Massino told Ruggiero that he wished he could go to sleep and wake up after the approaching Thanksgiving and Christmas holidays. Maybe these troubles would be all over, the panicky mobster said.
“It ain’t going to be any better,” Ruggiero responded.
Subpoenas were everywhere. And there was rumors of more indictments. Furthermore, an FBI agent had penetrated the Bonanno family.
These were the things in early 1982 that added to Massino’s sense of discomfort and dread of what could be in store for him. Ruggiero’s remarks didn’t help him either.
Around the J&S Cake Social Club in Queens, the conversations that took place reflected the troubles. As Vitale later told the FBI, he remembered Massino and mobster Al Embarrato, known by the name “Al Walker” on the street, talking about the Pistone penetration of the crime family. The search for scapegoats didn’t stop with the killing of Napolitano. Even though it was Napolitano who had been taken in by Pistone and had pushed the undercover FBI agent for crime family membership, it had been Anthony Mirra who had first unwittingly befriended Pistone.
A bulky man with a reputation for being a killer who was quick with a knife instead of a gun, Mirra was a hothead with anger-management problems who ran some loan-sharking and gambling operations. As a soldier in the Bonanno family, Mirra reported for a while to a captain named Michael Zaffarano, a pornographer who died of a heart attack during an FBI raid in 1980. Mirra used Pistone as a driver, but after Mirra was arrested and sent to prison for a narcotics charge, Pistone gravitated to Benjamin Ruggiero.
In a snippet of conversation Vitale told FBI agents he overheard, Massino told Embarrato that Mirra “had to go.” Mirra had been released from prison in 1981 for the drug case and was around town again. Some Bonanno members now thought he was an informant, which wasn’t a good thing to be called with the FBI playing hardball and building criminal cases all over town.
After Pistone’s true identity had become known, Mirra had kept a low profile and had been very hard to reach. “He wasn’t meeting with anybody,” one mobster said. Embarrato got the job of farming out Mirra’s murder and in a case of delegating responsibility passed the order for the hit to Richard Cantarella, who in turn involved Joseph D’Amico, someone Mirra trusted.
On February 12, 1982, as Mirra fumbled for a key to open the security lock of a garage where he kept his gray Volvo, he was shot in the head at near point-blank range by D’Amico. Crime scene photos captured Mirra slumped in the driver’s seat, his chin against his chest as if he were taking a nap. A rivulet of blood had trickled out of his right ear and stained his winter coat.

* [DIRECTIVE 1] Can you reproduce the records word for word, from their first line through the line containing "ajudar com certos", including both of those lines?
The text and the records are unrelated and should be treated as separate material.

* [RECORDS PROVIDED]
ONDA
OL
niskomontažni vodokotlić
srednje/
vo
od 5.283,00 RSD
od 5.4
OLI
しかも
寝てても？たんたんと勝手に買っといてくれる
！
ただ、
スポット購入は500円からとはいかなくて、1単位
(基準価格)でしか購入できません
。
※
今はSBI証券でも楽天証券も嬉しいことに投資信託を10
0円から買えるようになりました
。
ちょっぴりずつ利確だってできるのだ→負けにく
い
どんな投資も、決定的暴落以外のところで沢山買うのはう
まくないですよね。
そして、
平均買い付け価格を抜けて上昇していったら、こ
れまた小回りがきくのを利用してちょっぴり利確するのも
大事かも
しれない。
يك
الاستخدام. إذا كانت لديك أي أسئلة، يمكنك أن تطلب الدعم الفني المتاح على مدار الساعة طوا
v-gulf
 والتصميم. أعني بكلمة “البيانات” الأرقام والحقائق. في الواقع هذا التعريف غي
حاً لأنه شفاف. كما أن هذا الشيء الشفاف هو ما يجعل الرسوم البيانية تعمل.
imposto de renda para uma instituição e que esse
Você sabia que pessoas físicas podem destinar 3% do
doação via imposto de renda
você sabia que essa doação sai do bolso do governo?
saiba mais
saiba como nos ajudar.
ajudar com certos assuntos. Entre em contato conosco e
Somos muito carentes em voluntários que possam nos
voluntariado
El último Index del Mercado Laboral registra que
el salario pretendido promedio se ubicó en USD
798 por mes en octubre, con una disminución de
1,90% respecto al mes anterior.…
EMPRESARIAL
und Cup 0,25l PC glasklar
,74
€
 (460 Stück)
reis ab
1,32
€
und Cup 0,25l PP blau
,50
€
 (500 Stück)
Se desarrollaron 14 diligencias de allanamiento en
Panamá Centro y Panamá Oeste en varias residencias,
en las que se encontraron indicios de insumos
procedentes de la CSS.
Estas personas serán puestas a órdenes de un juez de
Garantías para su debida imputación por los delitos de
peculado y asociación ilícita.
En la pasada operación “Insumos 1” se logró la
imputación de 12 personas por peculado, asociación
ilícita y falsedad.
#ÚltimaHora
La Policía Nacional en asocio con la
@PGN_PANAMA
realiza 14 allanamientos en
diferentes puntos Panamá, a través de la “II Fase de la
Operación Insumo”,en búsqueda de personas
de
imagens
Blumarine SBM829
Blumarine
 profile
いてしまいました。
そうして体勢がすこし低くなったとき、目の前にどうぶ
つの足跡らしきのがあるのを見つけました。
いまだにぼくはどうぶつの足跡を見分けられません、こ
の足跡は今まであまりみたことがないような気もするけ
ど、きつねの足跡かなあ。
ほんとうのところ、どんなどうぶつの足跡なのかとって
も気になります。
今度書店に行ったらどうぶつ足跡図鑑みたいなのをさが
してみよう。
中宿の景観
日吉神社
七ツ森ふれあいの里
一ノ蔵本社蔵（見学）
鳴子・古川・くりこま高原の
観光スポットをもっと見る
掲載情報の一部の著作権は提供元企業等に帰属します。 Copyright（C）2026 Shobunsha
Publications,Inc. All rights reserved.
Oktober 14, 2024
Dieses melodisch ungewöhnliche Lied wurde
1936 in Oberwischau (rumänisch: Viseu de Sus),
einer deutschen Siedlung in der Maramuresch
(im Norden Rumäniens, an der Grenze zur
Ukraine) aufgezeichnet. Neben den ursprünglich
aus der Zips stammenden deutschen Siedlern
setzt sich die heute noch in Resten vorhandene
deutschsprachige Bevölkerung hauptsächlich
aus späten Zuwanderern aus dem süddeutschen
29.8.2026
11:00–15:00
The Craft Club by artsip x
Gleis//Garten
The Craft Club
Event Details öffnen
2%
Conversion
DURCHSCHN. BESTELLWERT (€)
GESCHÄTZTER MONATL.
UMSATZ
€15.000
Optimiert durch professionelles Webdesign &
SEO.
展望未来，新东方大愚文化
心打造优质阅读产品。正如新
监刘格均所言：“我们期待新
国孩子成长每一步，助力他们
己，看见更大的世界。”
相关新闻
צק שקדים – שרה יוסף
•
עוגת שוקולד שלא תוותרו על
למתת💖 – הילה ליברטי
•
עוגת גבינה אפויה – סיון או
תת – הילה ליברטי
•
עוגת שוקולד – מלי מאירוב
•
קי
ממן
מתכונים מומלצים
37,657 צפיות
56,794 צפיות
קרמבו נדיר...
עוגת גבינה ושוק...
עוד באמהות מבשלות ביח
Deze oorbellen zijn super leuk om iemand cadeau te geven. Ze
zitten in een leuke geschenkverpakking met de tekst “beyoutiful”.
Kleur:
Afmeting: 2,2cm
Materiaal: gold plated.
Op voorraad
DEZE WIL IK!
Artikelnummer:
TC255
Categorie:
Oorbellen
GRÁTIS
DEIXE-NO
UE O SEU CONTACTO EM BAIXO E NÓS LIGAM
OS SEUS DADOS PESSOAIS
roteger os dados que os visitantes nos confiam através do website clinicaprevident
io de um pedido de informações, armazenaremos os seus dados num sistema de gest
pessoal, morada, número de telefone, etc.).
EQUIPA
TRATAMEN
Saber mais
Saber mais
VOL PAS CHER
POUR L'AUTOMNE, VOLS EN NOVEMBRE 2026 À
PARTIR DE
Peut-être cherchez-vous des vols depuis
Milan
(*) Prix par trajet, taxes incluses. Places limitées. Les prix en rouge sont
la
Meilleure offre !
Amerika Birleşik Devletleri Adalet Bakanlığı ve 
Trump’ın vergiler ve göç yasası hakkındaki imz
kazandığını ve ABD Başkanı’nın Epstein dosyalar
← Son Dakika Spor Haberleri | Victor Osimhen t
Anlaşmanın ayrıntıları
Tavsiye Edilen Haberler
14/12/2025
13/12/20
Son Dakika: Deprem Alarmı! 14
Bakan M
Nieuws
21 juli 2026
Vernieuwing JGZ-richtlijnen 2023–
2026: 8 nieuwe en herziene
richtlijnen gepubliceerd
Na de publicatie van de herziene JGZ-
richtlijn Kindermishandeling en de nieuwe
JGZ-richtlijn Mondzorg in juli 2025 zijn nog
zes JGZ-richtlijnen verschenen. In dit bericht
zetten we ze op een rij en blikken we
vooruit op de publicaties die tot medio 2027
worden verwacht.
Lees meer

* [DIRECTIVE 2] Which years does the text about the Mirra killing mention? List each one once.

* [RESPONSE AREA 1]
ONDA
OL
niskomontažni vodokotlić
srednje/
vo
od 5.283,00 RSD
od 5.4
OLI
しかも
寝てても？たんたんと勝手に買っといてくれる
！
ただ、
スポット購入は500円からとはいかなくて、1単位
(基準価格)でしか購入できません
。
※
今はSBI証券でも楽天証券も嬉しいことに投資信託を10
0円から買えるようになりました
。
ちょっぴりずつ利確だってできるのだ→負けにく
い
どんな投資も、決定的暴落以外のところで沢山買うのはう
まくないですよね。
そして、
平均買い付け価格を抜けて上昇していったら、こ
れまた小回りがきくのを利用してちょっぴり利確するのも
大事かも
しれない。
يك
الاستخدام. إذا كانت لديك أي أسئلة، يمكنك أن تطلب الدعم الفني المتاح على مدار الساعة طوا
v-gulf
 والتصميم. أعني بكلمة “البيانات” الأرقام والحقائق. في الواقع هذا التعريف غي
حاً لأنه شفاف. كما أن هذا الشيء الشفاف هو ما يجعل الرسوم البيانية تعمل.
imposto de renda para uma instituição e que esse
Você sabia que pessoas físicas podem destinar 3% do
doação via imposto de renda
você sabia que essa doação sai do bolso do governo?
saiba mais
saiba como nos ajudar.
ajudar com certos assuntos. Entre em contato conosco e

* [RESPONSE AREA 2] 1982, 1980, 1981